Saved entries:
──────────────────────────────

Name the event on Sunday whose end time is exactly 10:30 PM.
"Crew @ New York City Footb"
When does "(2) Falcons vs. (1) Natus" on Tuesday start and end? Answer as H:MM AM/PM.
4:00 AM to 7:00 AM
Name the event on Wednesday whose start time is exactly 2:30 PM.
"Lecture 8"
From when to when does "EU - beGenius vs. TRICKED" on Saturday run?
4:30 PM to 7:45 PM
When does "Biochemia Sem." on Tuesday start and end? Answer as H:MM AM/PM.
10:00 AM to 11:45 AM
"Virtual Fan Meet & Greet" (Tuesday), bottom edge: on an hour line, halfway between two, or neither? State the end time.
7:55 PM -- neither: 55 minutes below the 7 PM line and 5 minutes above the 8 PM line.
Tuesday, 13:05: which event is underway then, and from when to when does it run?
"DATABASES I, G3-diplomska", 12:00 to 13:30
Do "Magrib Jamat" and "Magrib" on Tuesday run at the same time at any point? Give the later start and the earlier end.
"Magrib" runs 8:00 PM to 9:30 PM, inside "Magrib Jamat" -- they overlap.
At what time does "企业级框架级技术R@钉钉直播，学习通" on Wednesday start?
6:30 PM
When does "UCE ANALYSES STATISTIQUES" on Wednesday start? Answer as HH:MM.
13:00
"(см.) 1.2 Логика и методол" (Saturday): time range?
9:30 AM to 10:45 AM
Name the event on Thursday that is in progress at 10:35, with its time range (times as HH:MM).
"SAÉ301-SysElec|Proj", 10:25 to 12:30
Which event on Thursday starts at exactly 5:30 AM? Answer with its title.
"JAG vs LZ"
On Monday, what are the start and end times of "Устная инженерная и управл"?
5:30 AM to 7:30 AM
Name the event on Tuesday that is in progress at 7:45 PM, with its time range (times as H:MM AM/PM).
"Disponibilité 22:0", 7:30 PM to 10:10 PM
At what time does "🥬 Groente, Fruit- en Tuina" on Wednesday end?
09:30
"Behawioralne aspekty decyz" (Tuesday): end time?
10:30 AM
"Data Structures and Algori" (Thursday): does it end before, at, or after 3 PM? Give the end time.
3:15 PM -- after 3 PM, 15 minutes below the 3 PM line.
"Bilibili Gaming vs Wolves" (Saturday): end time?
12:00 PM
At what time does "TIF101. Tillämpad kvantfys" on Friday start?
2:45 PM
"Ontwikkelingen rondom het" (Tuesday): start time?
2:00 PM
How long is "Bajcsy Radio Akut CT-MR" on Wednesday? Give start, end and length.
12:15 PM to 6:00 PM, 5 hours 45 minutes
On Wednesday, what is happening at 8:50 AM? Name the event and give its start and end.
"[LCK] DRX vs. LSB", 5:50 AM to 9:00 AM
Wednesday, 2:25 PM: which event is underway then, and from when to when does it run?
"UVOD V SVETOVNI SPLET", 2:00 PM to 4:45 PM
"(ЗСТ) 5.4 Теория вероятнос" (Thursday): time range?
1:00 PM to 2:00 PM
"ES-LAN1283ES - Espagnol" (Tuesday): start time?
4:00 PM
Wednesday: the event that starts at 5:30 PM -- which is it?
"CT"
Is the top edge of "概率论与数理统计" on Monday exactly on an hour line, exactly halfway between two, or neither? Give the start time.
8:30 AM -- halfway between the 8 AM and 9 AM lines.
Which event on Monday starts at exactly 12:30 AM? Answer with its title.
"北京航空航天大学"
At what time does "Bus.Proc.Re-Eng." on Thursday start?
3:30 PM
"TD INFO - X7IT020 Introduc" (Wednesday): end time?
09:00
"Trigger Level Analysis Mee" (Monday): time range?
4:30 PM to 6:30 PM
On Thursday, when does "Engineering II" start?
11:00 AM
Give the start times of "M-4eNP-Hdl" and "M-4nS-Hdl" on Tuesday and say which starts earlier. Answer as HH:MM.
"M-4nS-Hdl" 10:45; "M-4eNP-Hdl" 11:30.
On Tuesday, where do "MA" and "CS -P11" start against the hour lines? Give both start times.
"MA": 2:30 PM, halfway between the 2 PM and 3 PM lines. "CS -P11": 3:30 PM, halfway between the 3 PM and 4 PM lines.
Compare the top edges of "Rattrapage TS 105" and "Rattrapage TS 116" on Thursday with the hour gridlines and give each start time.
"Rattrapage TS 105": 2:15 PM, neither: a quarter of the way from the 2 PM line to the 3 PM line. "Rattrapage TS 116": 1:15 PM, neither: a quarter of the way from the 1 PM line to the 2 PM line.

──────────────────────────────

= DIRECTION =
Duplicate all of the records above line for line, leaving every character unchanged.

= EXPECTED ANSWER =
Name the event on Sunday whose end time is exactly 10:30 PM.
"Crew @ New York City Footb"
When does "(2) Falcons vs. (1) Natus" on Tuesday start and end? Answer as H:MM AM/PM.
4:00 AM to 7:00 AM
Name the event on Wednesday whose start time is exactly 2:30 PM.
"Lecture 8"
From when to when does "EU - beGenius vs. TRICKED" on Saturday run?
4:30 PM to 7:45 PM
When does "Biochemia Sem." on Tuesday start and end? Answer as H:MM AM/PM.
10:00 AM to 11:45 AM
"Virtual Fan Meet & Greet" (Tuesday), bottom edge: on an hour line, halfway between two, or neither? State the end time.
7:55 PM -- neither: 55 minutes below the 7 PM line and 5 minutes above the 8 PM line.
Tuesday, 13:05: which event is underway then, and from when to when does it run?
"DATABASES I, G3-diplomska", 12:00 to 13:30
Do "Magrib Jamat" and "Magrib" on Tuesday run at the same time at any point? Give the later start and the earlier end.
"Magrib" runs 8:00 PM to 9:30 PM, inside "Magrib Jamat" -- they overlap.
At what time does "企业级框架级技术R@钉钉直播，学习通" on Wednesday start?
6:30 PM
When does "UCE ANALYSES STATISTIQUES" on Wednesday start? Answer as HH:MM.
13:00
"(см.) 1.2 Логика и методол" (Saturday): time range?
9:30 AM to 10:45 AM
Name the event on Thursday that is in progress at 10:35, with its time range (times as HH:MM).
"SAÉ301-SysElec|Proj", 10:25 to 12:30
Which event on Thursday starts at exactly 5:30 AM? Answer with its title.
"JAG vs LZ"
On Monday, what are the start and end times of "Устная инженерная и управл"?
5:30 AM to 7:30 AM
Name the event on Tuesday that is in progress at 7:45 PM, with its time range (times as H:MM AM/PM).
"Disponibilité 22:0", 7:30 PM to 10:10 PM
At what time does "🥬 Groente, Fruit- en Tuina" on Wednesday end?
09:30
"Behawioralne aspekty decyz" (Tuesday): end time?
10:30 AM
"Data Structures and Algori" (Thursday): does it end before, at, or after 3 PM? Give the end time.
3:15 PM -- after 3 PM, 15 minutes below the 3 PM line.
"Bilibili Gaming vs Wolves" (Saturday): end time?
12:00 PM
At what time does "TIF101. Tillämpad kvantfys" on Friday start?
2:45 PM
"Ontwikkelingen rondom het" (Tuesday): start time?
2:00 PM
How long is "Bajcsy Radio Akut CT-MR" on Wednesday? Give start, end and length.
12:15 PM to 6:00 PM, 5 hours 45 minutes
On Wednesday, what is happening at 8:50 AM? Name the event and give its start and end.
"[LCK] DRX vs. LSB", 5:50 AM to 9:00 AM
Wednesday, 2:25 PM: which event is underway then, and from when to when does it run?
"UVOD V SVETOVNI SPLET", 2:00 PM to 4:45 PM
"(ЗСТ) 5.4 Теория вероятнос" (Thursday): time range?
1:00 PM to 2:00 PM
"ES-LAN1283ES - Espagnol" (Tuesday): start time?
4:00 PM
Wednesday: the event that starts at 5:30 PM -- which is it?
"CT"
Is the top edge of "概率论与数理统计" on Monday exactly on an hour line, exactly halfway between two, or neither? Give the start time.
8:30 AM -- halfway between the 8 AM and 9 AM lines.
Which event on Monday starts at exactly 12:30 AM? Answer with its title.
"北京航空航天大学"
At what time does "Bus.Proc.Re-Eng." on Thursday start?
3:30 PM
"TD INFO - X7IT020 Introduc" (Wednesday): end time?
09:00
"Trigger Level Analysis Mee" (Monday): time range?
4:30 PM to 6:30 PM
On Thursday, when does "Engineering II" start?
11:00 AM
Give the start times of "M-4eNP-Hdl" and "M-4nS-Hdl" on Tuesday and say which starts earlier. Answer as HH:MM.
"M-4nS-Hdl" 10:45; "M-4eNP-Hdl" 11:30.
On Tuesday, where do "MA" and "CS -P11" start against the hour lines? Give both start times.
"MA": 2:30 PM, halfway between the 2 PM and 3 PM lines. "CS -P11": 3:30 PM, halfway between the 3 PM and 4 PM lines.
Compare the top edges of "Rattrapage TS 105" and "Rattrapage TS 116" on Thursday with the hour gridlines and give each start time.
"Rattrapage TS 105": 2:15 PM, neither: a quarter of the way from the 2 PM line to the 3 PM line. "Rattrapage TS 116": 1:15 PM, neither: a quarter of the way from the 1 PM line to the 2 PM line.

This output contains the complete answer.